The entries that follow should be duplicated in full, without a single alteration.

Source data
================

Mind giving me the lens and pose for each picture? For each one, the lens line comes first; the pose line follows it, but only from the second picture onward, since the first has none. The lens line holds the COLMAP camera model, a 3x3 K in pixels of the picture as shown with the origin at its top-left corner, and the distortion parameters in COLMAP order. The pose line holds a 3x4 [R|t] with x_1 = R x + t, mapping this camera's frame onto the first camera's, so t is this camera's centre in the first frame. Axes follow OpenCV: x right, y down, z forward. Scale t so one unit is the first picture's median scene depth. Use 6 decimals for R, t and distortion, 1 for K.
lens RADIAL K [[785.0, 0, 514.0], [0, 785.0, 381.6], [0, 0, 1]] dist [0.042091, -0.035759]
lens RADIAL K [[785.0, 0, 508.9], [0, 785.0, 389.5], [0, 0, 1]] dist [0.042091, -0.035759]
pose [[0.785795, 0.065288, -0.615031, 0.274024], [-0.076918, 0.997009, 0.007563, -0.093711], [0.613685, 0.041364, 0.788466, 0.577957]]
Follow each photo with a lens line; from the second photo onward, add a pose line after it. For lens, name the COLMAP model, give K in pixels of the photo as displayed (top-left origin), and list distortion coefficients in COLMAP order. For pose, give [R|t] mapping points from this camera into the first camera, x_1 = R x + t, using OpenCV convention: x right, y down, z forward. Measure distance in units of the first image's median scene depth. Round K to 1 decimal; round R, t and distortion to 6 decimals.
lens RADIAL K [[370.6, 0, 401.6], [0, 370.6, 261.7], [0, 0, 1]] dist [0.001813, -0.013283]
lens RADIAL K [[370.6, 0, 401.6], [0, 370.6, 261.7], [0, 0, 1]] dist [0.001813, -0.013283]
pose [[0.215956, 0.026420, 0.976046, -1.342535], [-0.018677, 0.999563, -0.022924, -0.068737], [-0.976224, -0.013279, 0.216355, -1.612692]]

================

Answer space:
Mind giving me the lens and pose for each picture? For each one, the lens line comes first; the pose line follows it, but only from the second picture onward, since the first has none. The lens line holds the COLMAP camera model, a 3x3 K in pixels of the picture as shown with the origin at its top-left corner, and the distortion parameters in COLMAP order. The pose line holds a 3x4 [R|t] with x_1 = R x + t, mapping this camera's frame onto the first camera's, so t is this camera's centre in the first frame. Axes follow OpenCV: x right, y down, z forward. Scale t so one unit is the first picture's median scene depth. Use 6 decimals for R, t and distortion, 1 for K.
lens RADIAL K [[785.0, 0, 514.0], [0, 785.0, 381.6], [0, 0, 1]] dist [0.042091, -0.035759]
lens RADIAL K [[785.0, 0, 508.9], [0, 785.0, 389.5], [0, 0, 1]] dist [0.042091, -0.035759]
pose [[0.785795, 0.065288, -0.615031, 0.274024], [-0.076918, 0.997009, 0.007563, -0.093711], [0.613685, 0.041364, 0.788466, 0.577957]]
Follow each photo with a lens line; from the second photo onward, add a pose line after it. For lens, name the COLMAP model, give K in pixels of the photo as displayed (top-left origin), and list distortion coefficients in COLMAP order. For pose, give [R|t] mapping points from this camera into the first camera, x_1 = R x + t, using OpenCV convention: x right, y down, z forward. Measure distance in units of the first image's median scene depth. Round K to 1 decimal; round R, t and distortion to 6 decimals.
lens RADIAL K [[370.6, 0, 401.6], [0, 370.6, 261.7], [0, 0, 1]] dist [0.001813, -0.013283]
lens RADIAL K [[370.6, 0, 401.6], [0, 370.6, 261.7], [0, 0, 1]] dist [0.001813, -0.013283]
pose [[0.215956, 0.026420, 0.976046, -1.342535], [-0.018677, 0.999563, -0.022924, -0.068737], [-0.976224, -0.013279, 0.216355, -1.612692]]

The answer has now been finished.